[Data provided — start]

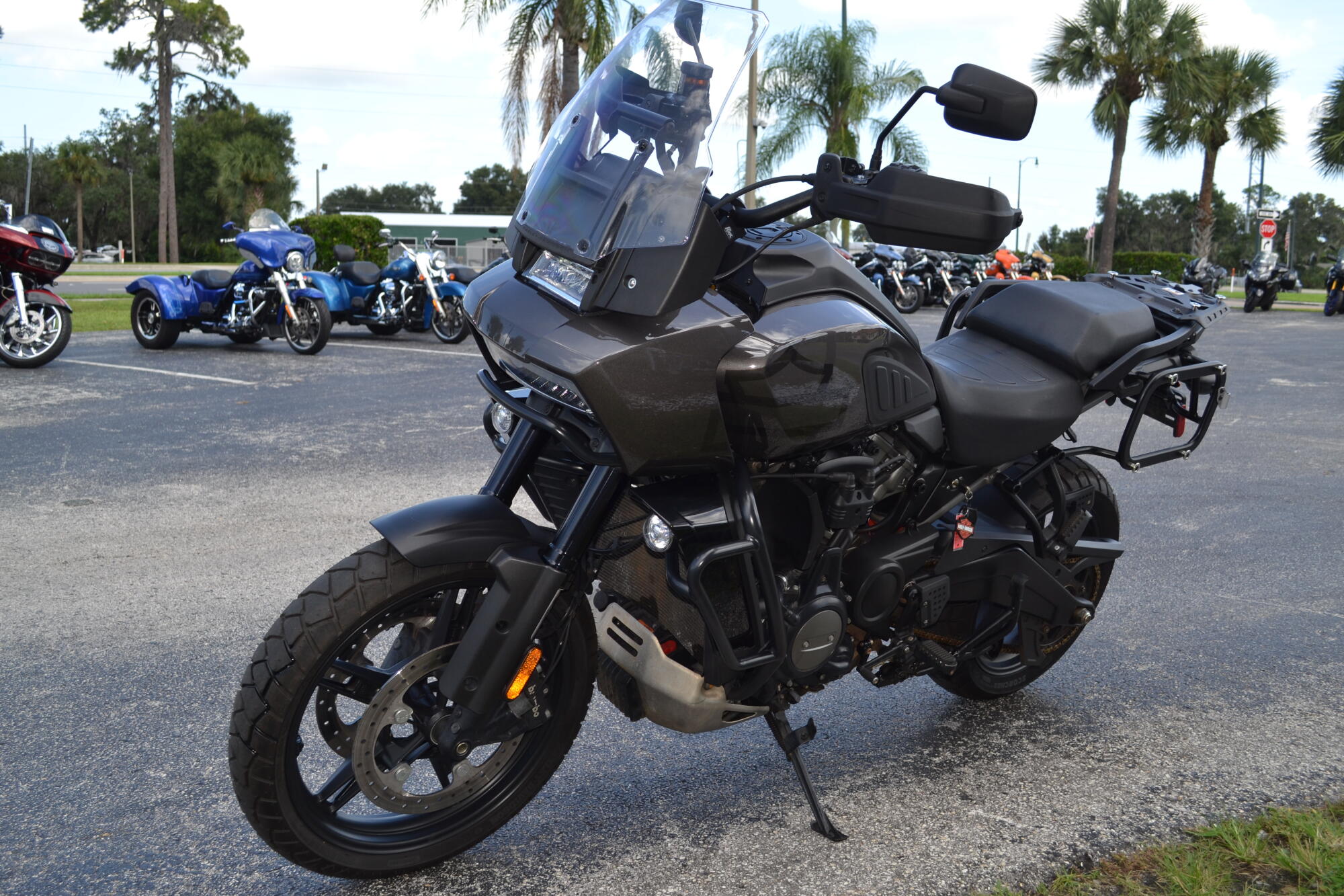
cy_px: 448
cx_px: 672
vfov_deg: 36.9
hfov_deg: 53.1
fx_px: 1344
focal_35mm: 36
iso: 100
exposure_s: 1/200
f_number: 5.6
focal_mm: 24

[Data provided — finish]

◆ **Required work**
Pictures aside, repeat each entry in full and without change.

◆ **Response to this exercise**
cy_px: 448
cx_px: 672
vfov_deg: 36.9
hfov_deg: 53.1
fx_px: 1344
focal_35mm: 36
iso: 100
exposure_s: 1/200
f_number: 5.6
focal_mm: 24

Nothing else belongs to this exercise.